**WHAT THE EXERCISE ASKS:** Print the data that follows word for word, leaving out any picture.

Collected data:

● ● ● ●

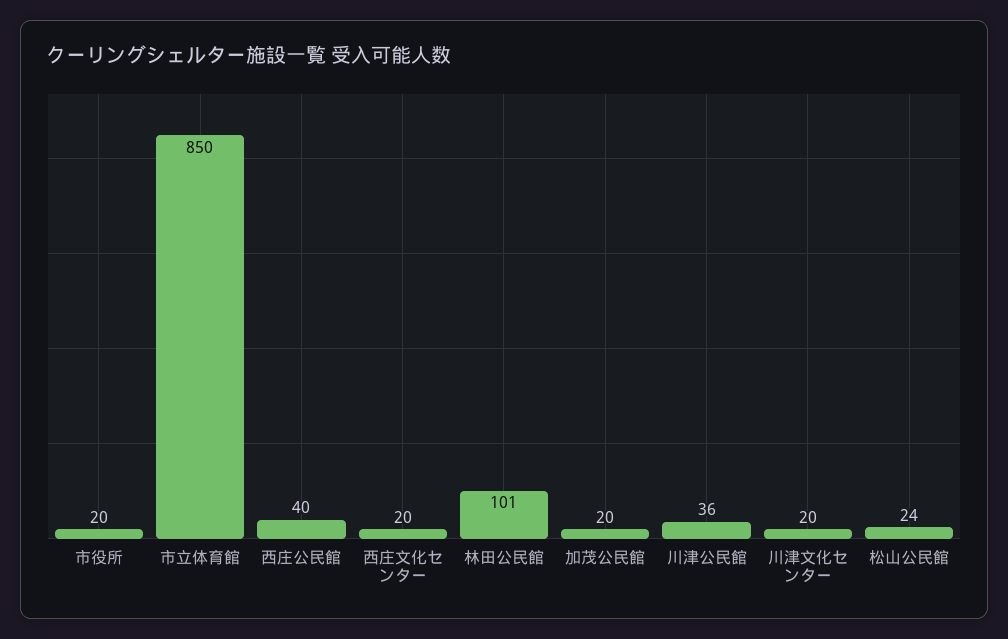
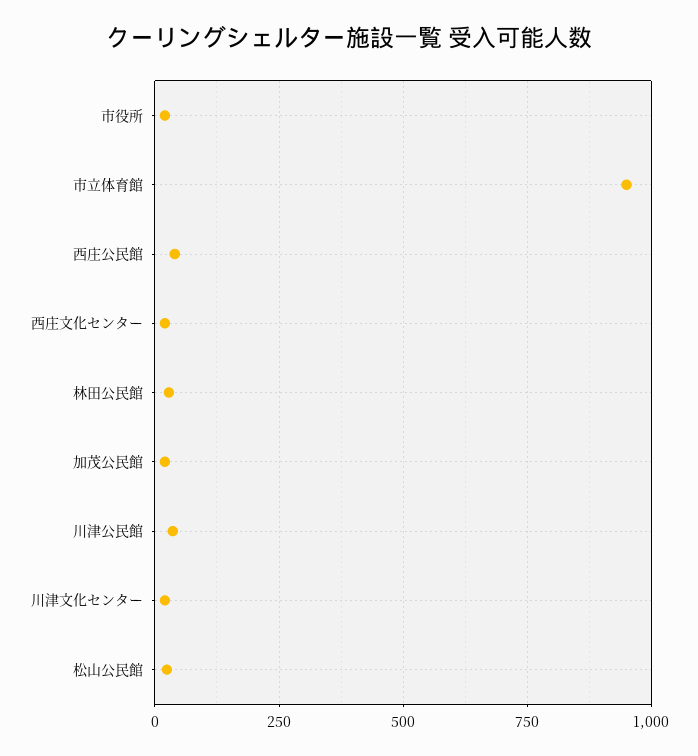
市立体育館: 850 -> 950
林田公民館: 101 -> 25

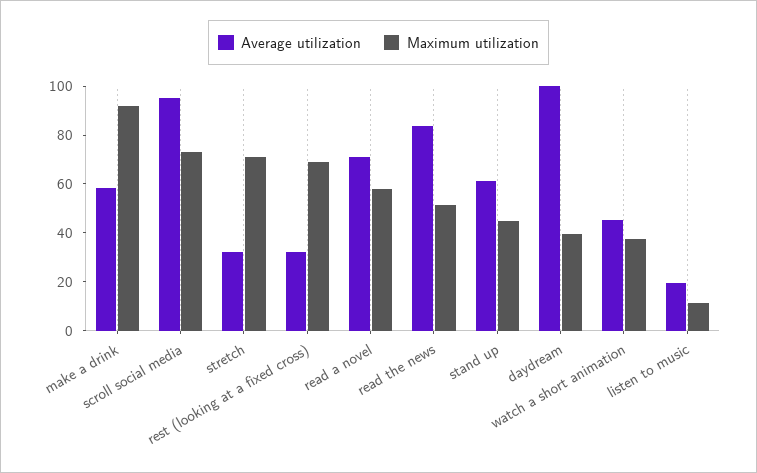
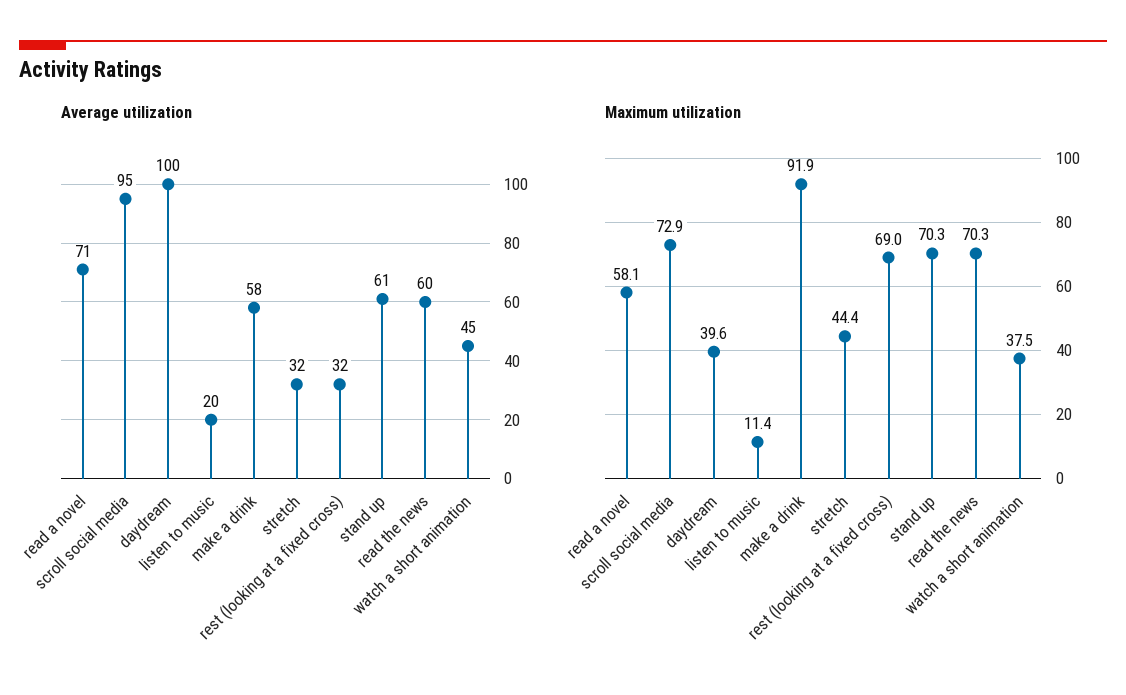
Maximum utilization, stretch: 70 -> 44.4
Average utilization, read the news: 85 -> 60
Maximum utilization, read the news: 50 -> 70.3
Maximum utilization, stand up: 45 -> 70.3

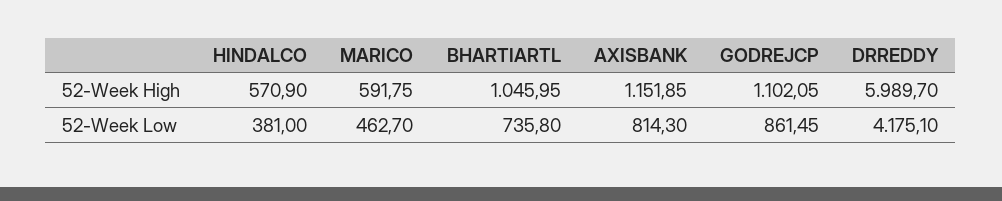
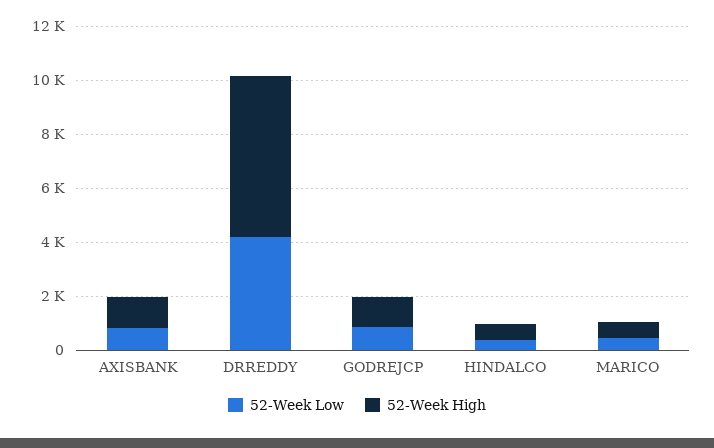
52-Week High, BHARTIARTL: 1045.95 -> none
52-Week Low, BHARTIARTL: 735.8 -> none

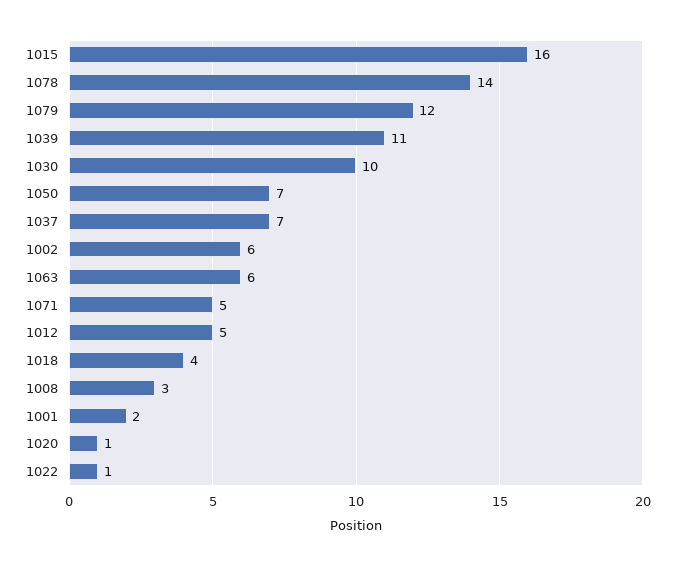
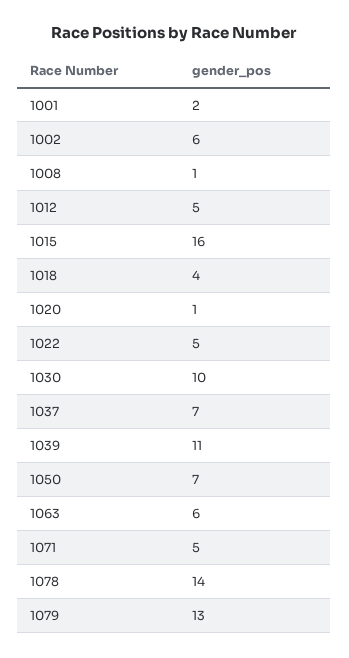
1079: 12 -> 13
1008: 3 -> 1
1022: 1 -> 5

● ● ● ●

**EXERCISE RESULT:**
市立体育館: 850 -> 950
林田公民館: 101 -> 25

Maximum utilization, stretch: 70 -> 44.4
Average utilization, read the news: 85 -> 60
Maximum utilization, read the news: 50 -> 70.3
Maximum utilization, stand up: 45 -> 70.3

52-Week High, BHARTIARTL: 1045.95 -> none
52-Week Low, BHARTIARTL: 735.8 -> none

1079: 12 -> 13
1008: 3 -> 1
1022: 1 -> 5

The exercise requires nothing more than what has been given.